You’re probably wondering why I would take such a mundane position. I was often eager to read the latest issue of The Montclarion every Thursday upon leaving my last class of the day. I always thought it was a better way of knowing what went on campus. I also grew frustrated by the errors that could have easily been corrected.
The inspiration to join The Montclarion dated to an issue from November 2010 when a staff member of the paper attended the Rally to Restore Sanity and/or Fear in Washington, D.C. There were numerous grammar issues within the article, including spelling MythBusters as MythBuster’s and not referring to Yusuf Islam’s former stage name, Cat Stevens, even once. However, one sentence particularly stood out: “Soon it was on to the benediction presented by Farther Guido Sarducci from SNL.” This paper deserved better proofreading and I thought I could help.
There were times where I thought copy editing was tedious, having to read every single article in the paper, correcting numerous cases of double-spacing and misuse of “it’s” and “its.” However, it was somewhat of a blessing and a curse to find one absolutely riddled inside and out with every misuse of English in the book.
However, I would also find the amusement in the absurdity that people still wrote like this at a college level. The misspelling of “Hoboken” as “Hobokoken” still goes down as the best typo I came across at The Montclarion. That one came from an otherwise good writer, by the way.

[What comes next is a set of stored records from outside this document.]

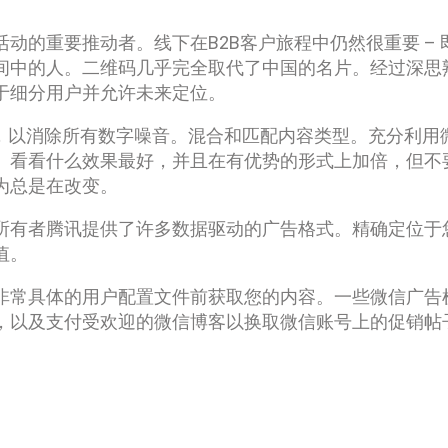
动的重要推动者。线下在B2B客户旅程中仍然很重要 – 
间中的人。二维码几乎完全取代了中国的名片。经过深思
于细分用户并允许未来定位。
V，以消除所有数字噪音。混合和匹配内容类型。充分利用
。看看什么效果最好，并且在有优势的形式上加倍，但不
为总是在改变。
所有者腾讯提供了许多数据驱动的广告格式。精确定位于
值。
非常具体的用户配置文件前获取您的内容。一些微信广告
，以及支付受欢迎的微信博客以换取微信账号上的促销帖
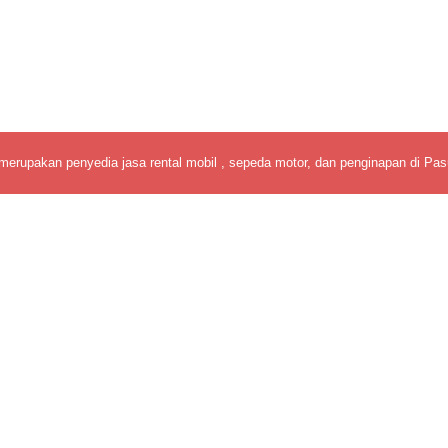
merupakan penyedia jasa rental mobil , sepeda motor, dan penginapan di Pas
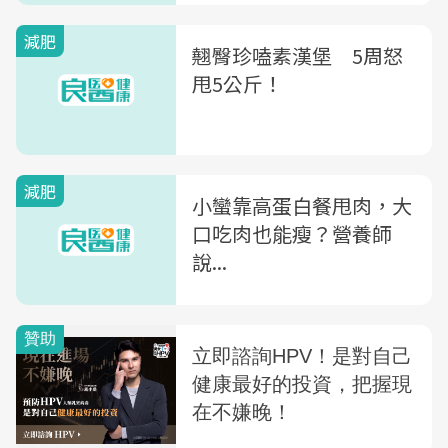
減肥
翹臀珍嗑素漢堡 5周怒
甩5公斤！
減肥
小蠻靠高蛋白餐甩肉，大
口吃肉也能瘦？營養師
說...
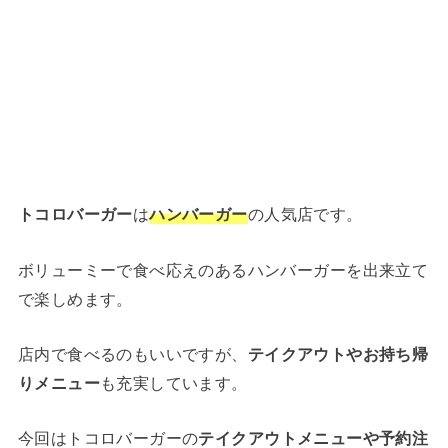
トコロバーガー
は
ハンバーガー
の人気店です。
ボリューミーで食べ応えのあるハンバーガーを出来立て
で楽しめます。
店内で食べるのもいいですが、
テイクアウトやお持ち帰
りメニュー
も充実しています。
今回はトコロバーガーの
テイクアウトメニューや予約注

The best part is that under my position, though requiring a lot of mental demand, I had the freedom to write about rather irrelevant yet appropriate issues. I wrote a commemorative column once for voice-over actor Jess Harnell’s 50th birthday. It was primarily an excuse to mention my long-forgotten favorite television series, Road Rovers. There was also a (serious) fashion article I wrote about slippers. I still wonder if anyone actually took those pieces to heart.
If there’s anything that my time at The Montclarion has accomplished, it was giving me a reason to spend less time wasted on campus and at home. It gave me opportunities to connect with students that didn’t consistently change with each class. It was also one way to find out how to take some media courses as well.

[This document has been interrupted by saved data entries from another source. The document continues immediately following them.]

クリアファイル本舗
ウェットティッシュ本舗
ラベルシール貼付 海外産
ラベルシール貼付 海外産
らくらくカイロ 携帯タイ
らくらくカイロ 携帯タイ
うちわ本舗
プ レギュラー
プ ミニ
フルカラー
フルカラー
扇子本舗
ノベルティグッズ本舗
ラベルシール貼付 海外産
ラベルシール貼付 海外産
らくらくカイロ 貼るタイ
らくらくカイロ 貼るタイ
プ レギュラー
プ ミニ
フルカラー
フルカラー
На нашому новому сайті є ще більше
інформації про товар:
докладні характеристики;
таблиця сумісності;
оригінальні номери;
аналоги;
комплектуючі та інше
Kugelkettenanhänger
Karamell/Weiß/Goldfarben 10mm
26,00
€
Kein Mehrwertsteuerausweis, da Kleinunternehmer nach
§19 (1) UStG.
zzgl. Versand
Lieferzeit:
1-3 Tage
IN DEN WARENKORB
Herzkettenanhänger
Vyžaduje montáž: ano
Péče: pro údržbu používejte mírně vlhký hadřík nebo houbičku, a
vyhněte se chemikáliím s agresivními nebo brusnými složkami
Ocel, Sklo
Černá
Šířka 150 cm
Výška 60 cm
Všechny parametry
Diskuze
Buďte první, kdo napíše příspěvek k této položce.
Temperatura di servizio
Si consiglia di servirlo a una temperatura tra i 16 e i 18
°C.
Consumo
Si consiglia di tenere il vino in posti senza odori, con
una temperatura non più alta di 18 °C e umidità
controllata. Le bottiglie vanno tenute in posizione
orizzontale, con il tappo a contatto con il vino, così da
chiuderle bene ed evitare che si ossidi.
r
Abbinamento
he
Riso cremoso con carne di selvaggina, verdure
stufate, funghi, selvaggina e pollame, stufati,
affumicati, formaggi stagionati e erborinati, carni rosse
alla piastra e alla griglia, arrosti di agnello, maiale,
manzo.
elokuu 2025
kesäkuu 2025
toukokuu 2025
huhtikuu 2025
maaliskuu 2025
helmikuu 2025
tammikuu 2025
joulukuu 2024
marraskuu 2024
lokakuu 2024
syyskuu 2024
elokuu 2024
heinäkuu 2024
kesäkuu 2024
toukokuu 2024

I’m especially fond of the bonds that I created between all of the editors at the paper, especially my fellow graduates Catherine and Monika. Without their support, I would have walked out on them a year ago after having a disastrous meeting with a professor that gave me doubts about my own position as Chief Copy. They pulled me under control and wanted me to stay. So I did.
After three years of service, I think this past semester was probably the best one I ever had at The Montclarion, especially with Zachary Case collaborating and now succeeding at the Chief Copy desk. I hope Zach passes on his Homestar Runner knowledge to everyone and to “keep it rollin’” in terms of aesthetics at the paper. Thanks a bundle to Zach and everyone at The Montclarion for giving me a brighter future.
As I close this little retrospective, I think about the sea of people that may or may not have left a mark here at Montclair State. I think that, personally, I could have done so much more, but at least I have this column of my grateful experiences that thousands of people may or may not read. Wouldn’t you like to write something like this, too?
Congratulations and God bless you all.